Renungan GKE

Rabu, 17 Oktober 2018

MEMINTA JATAH KURSI





Markus 10:35-45

Yesus rupanya (menurut versi mereka) makin tenar saja. Para fans berat-Nya dari bermacam latar belakang. Dari bermacam kalangan. Baik dari kalangan orang terhormat setingkat Nikodemus, Zakheus, juga dari kalangan sekelas si pesakitan Lazarus. Para mantan si buta, mantan si timpang, mantan si kusta, mantan si kerasukan setan, mantan si pendosa, dan banyak lagi mantan-mantan yang lain tentu ada. Terlebih mereka yang pernah bersentuhan langsung dan mengalami atau menerima berkat pertolongan-Nya. Tentu tak ketinggalan, mereka yang pernah kekenyangan makan roti manakala ketika itu mujizat terjadi.

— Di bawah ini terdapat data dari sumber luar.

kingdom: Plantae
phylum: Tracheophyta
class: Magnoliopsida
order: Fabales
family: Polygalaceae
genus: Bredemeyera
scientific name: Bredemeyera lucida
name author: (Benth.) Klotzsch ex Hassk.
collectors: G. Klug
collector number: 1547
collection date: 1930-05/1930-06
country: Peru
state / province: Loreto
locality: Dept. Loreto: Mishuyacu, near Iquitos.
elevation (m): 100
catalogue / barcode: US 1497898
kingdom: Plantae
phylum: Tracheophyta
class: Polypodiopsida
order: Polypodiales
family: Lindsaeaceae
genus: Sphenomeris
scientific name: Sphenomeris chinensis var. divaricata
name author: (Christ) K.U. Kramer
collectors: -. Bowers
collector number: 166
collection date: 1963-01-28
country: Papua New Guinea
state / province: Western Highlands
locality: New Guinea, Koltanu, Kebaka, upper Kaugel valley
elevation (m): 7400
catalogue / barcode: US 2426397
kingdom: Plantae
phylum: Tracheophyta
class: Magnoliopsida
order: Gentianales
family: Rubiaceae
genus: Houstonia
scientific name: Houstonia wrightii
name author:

Sepertinya (harapan dari kebanyakan mereka) pada Yesus untuk beroleh pembebasan mendekati kenyataan. Terlebih bagi para murid orang dekat-Nya. Membayang, indahnya masa depan cemerlang hidup di alam kemerdekaan hingga di kemuliaan sorga tinggal menunggu waktu saja. Membayang diri jadi seorang boss kecil sebagai orang kepercayaan sang boss besar, duhai sangatlah menggoda! Maklum, di sana tersedia seperangkat nikmat, segudang kesenangan. Hidup dapat dibuatnya terasa nyaman. Serba menjanjikan. Aneka pasilitas pun tentu tak kurang.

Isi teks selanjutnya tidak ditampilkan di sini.